What's Causing the Accusations of a Rigged Contest

According to an article in Geekosystem, Did Team Oprah Rig a Contest Against Zach Anner? We Investigate, Zach Anner (watch Zach Anner's application) was a strong favorite in the contest, up until June 22, 2010, when second-place contestant Doctor Phyllis (watch Doctor Phyllis' Application) zoomed to first place with a massive 600,000 votes in just an hour.

Geekosystem reported irregularities in the voting button on Doctor Phyllis' application, which caused her to receive multiple votes tracked for every one vote she actually received. This apparent cheating caused even more controversy because Doctor Phyllis is an African American.

Would Oprah Really Rig a Contest to Favor an African American?

What does the cheating have to do with Oprah? An examination of the differences in the vote button codes between Doctor Phyllis' and Zach Anner's entries showed a number listed after the term "eid." "EID" can sometimes stand for "Employee Identification," which some took as evidence that the tampering was done by someone on the Oprah staff (or Oprah Winfrey herself!)

But Geekosystem's further investigations showed that EID actually stands for "Entity Identification," and is used as an identifier for forum members. It is not a piece of evidence incriminating Oprah's staff.

Supplied information:
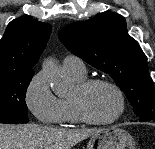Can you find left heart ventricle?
<instances>
[{"label":"left heart ventricle","instance_id":"left-heart-ventricle-1","mask_svg":"<svg viewBox=\"0 0 155 149\" xmlns=\"http://www.w3.org/2000/svg\"><path fill=\"white\" fill-rule=\"evenodd\" d=\"M72 99H79L88 115L100 121L114 117L119 108L117 94L106 85L94 86L84 94H81L76 87Z\"/></svg>","mask_w":155,"mask_h":149}]
</instances>
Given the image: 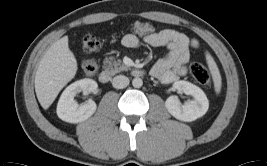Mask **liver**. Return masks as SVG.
<instances>
[{"label": "liver", "instance_id": "1", "mask_svg": "<svg viewBox=\"0 0 267 166\" xmlns=\"http://www.w3.org/2000/svg\"><path fill=\"white\" fill-rule=\"evenodd\" d=\"M77 61L69 49L68 37L57 40L44 54L35 75V92L40 105L48 109L63 87L76 75Z\"/></svg>", "mask_w": 267, "mask_h": 166}]
</instances>
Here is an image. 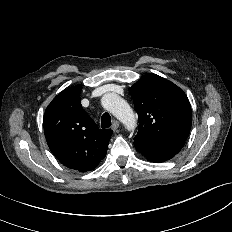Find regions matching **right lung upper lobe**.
I'll return each instance as SVG.
<instances>
[{"label":"right lung upper lobe","mask_w":232,"mask_h":232,"mask_svg":"<svg viewBox=\"0 0 232 232\" xmlns=\"http://www.w3.org/2000/svg\"><path fill=\"white\" fill-rule=\"evenodd\" d=\"M81 86L58 94L45 111L43 125L47 144L66 167L80 172L93 170L105 157L112 130H101L83 110Z\"/></svg>","instance_id":"right-lung-upper-lobe-1"}]
</instances>
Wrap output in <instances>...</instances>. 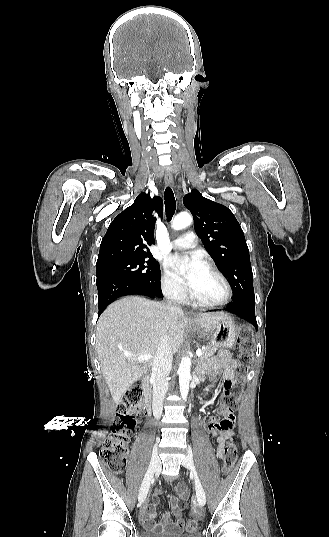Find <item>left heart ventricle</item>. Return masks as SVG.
<instances>
[{"mask_svg": "<svg viewBox=\"0 0 329 537\" xmlns=\"http://www.w3.org/2000/svg\"><path fill=\"white\" fill-rule=\"evenodd\" d=\"M192 293L206 301H219L225 296V288L220 279L205 268Z\"/></svg>", "mask_w": 329, "mask_h": 537, "instance_id": "obj_1", "label": "left heart ventricle"}]
</instances>
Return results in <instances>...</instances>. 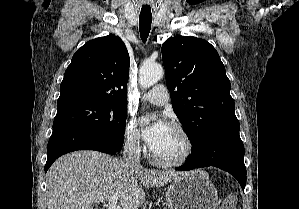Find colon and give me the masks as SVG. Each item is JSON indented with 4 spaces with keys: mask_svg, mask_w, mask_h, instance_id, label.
<instances>
[{
    "mask_svg": "<svg viewBox=\"0 0 299 209\" xmlns=\"http://www.w3.org/2000/svg\"><path fill=\"white\" fill-rule=\"evenodd\" d=\"M236 200L232 195H229L221 203L219 209H235Z\"/></svg>",
    "mask_w": 299,
    "mask_h": 209,
    "instance_id": "obj_1",
    "label": "colon"
}]
</instances>
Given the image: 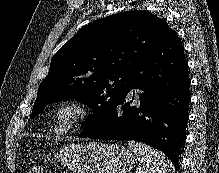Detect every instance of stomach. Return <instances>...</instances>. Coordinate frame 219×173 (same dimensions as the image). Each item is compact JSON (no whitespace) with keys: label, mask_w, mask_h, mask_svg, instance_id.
Here are the masks:
<instances>
[{"label":"stomach","mask_w":219,"mask_h":173,"mask_svg":"<svg viewBox=\"0 0 219 173\" xmlns=\"http://www.w3.org/2000/svg\"><path fill=\"white\" fill-rule=\"evenodd\" d=\"M54 157L73 173H128L134 164L129 149L118 144H70Z\"/></svg>","instance_id":"1"}]
</instances>
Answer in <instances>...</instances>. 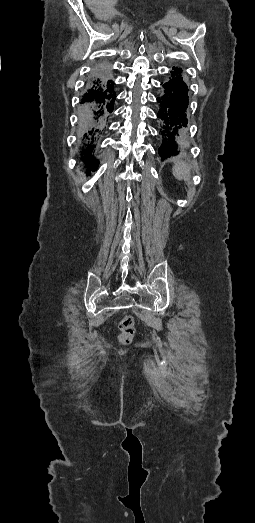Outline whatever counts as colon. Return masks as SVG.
Instances as JSON below:
<instances>
[{"label": "colon", "instance_id": "obj_1", "mask_svg": "<svg viewBox=\"0 0 255 523\" xmlns=\"http://www.w3.org/2000/svg\"><path fill=\"white\" fill-rule=\"evenodd\" d=\"M135 335V320L130 315H125L119 322L118 339L122 344H129L132 342Z\"/></svg>", "mask_w": 255, "mask_h": 523}]
</instances>
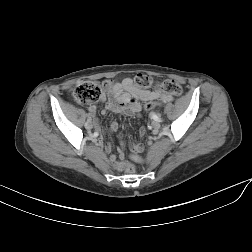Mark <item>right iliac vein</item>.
Masks as SVG:
<instances>
[{"instance_id":"right-iliac-vein-1","label":"right iliac vein","mask_w":252,"mask_h":252,"mask_svg":"<svg viewBox=\"0 0 252 252\" xmlns=\"http://www.w3.org/2000/svg\"><path fill=\"white\" fill-rule=\"evenodd\" d=\"M92 127H93V125H92L91 122H86V123H85V128H86L87 130H91Z\"/></svg>"}]
</instances>
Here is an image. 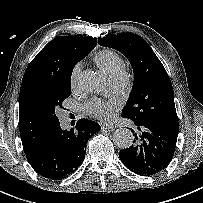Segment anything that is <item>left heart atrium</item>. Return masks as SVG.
<instances>
[{"mask_svg":"<svg viewBox=\"0 0 203 203\" xmlns=\"http://www.w3.org/2000/svg\"><path fill=\"white\" fill-rule=\"evenodd\" d=\"M117 107L118 102L116 100L104 101L100 99H94L85 105V111L87 114L93 117L108 119L112 116Z\"/></svg>","mask_w":203,"mask_h":203,"instance_id":"obj_1","label":"left heart atrium"}]
</instances>
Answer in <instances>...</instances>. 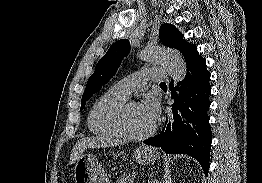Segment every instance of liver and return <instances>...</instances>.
I'll return each mask as SVG.
<instances>
[{"label": "liver", "mask_w": 262, "mask_h": 183, "mask_svg": "<svg viewBox=\"0 0 262 183\" xmlns=\"http://www.w3.org/2000/svg\"><path fill=\"white\" fill-rule=\"evenodd\" d=\"M124 141L104 137V136H96V137H86L78 140L73 147V150L70 155L69 164H74L84 153L87 148H97V147H108V146H116L119 144H123Z\"/></svg>", "instance_id": "liver-1"}]
</instances>
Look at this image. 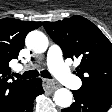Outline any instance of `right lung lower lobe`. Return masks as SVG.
<instances>
[{
  "mask_svg": "<svg viewBox=\"0 0 112 112\" xmlns=\"http://www.w3.org/2000/svg\"><path fill=\"white\" fill-rule=\"evenodd\" d=\"M44 93L41 78L30 80L8 112H32L34 99Z\"/></svg>",
  "mask_w": 112,
  "mask_h": 112,
  "instance_id": "1",
  "label": "right lung lower lobe"
}]
</instances>
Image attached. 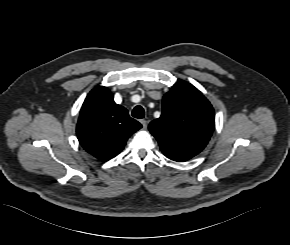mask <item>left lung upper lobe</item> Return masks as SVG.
Segmentation results:
<instances>
[{
    "label": "left lung upper lobe",
    "instance_id": "obj_1",
    "mask_svg": "<svg viewBox=\"0 0 290 245\" xmlns=\"http://www.w3.org/2000/svg\"><path fill=\"white\" fill-rule=\"evenodd\" d=\"M162 106V115L149 130L165 156L183 162L200 153L215 124L210 102L193 85L180 81L164 95Z\"/></svg>",
    "mask_w": 290,
    "mask_h": 245
}]
</instances>
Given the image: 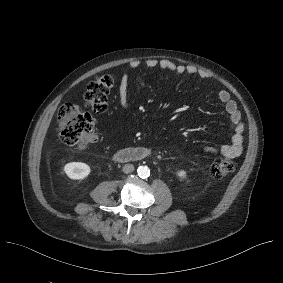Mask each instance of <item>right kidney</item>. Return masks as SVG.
<instances>
[{"label":"right kidney","instance_id":"1","mask_svg":"<svg viewBox=\"0 0 283 283\" xmlns=\"http://www.w3.org/2000/svg\"><path fill=\"white\" fill-rule=\"evenodd\" d=\"M90 167L83 162H70L64 166V172L70 179L82 180L90 173Z\"/></svg>","mask_w":283,"mask_h":283}]
</instances>
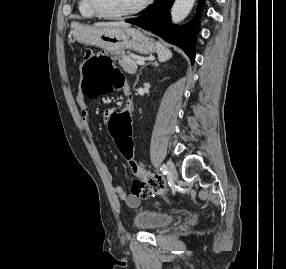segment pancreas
Here are the masks:
<instances>
[{
  "label": "pancreas",
  "mask_w": 286,
  "mask_h": 269,
  "mask_svg": "<svg viewBox=\"0 0 286 269\" xmlns=\"http://www.w3.org/2000/svg\"><path fill=\"white\" fill-rule=\"evenodd\" d=\"M119 64L123 70L129 74H134L137 71V61L130 55L122 56L119 60Z\"/></svg>",
  "instance_id": "pancreas-1"
}]
</instances>
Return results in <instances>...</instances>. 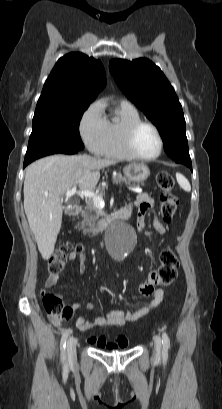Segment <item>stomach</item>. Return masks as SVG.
I'll return each mask as SVG.
<instances>
[{
  "label": "stomach",
  "instance_id": "0dacf381",
  "mask_svg": "<svg viewBox=\"0 0 222 409\" xmlns=\"http://www.w3.org/2000/svg\"><path fill=\"white\" fill-rule=\"evenodd\" d=\"M123 172L133 182H143L150 175L149 168L143 163H131L123 169Z\"/></svg>",
  "mask_w": 222,
  "mask_h": 409
}]
</instances>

Given instruction 1:
Translate this sentence from the contest article into Spanish: "It is not a piece of evidence incriminating Oprah's staff."
Given instruction 2:
Quote the contest article word for word, starting at "What's Causing the" and ending at "an African American.".
The listing comes from a separate source.

Correct output 1:
No es una prueba que incrimine al personal de Oprah.

Correct output 2:
What's Causing the Accusations of a Rigged Contest

According to an article in Geekosystem, Did Team Oprah Rig a Contest Against Zach Anner? We Investigate, Zach Anner (watch Zach Anner's application) was a strong favorite in the contest, up until June 22, 2010, when second-place contestant Doctor Phyllis (watch Doctor Phyllis' Application) zoomed to first place with a massive 600,000 votes in just an hour.

Geekosystem reported irregularities in the voting button on Doctor Phyllis' application, which caused her to receive multiple votes tracked for every one vote she actually received. This apparent cheating caused even more controversy because Doctor Phyllis is an African American.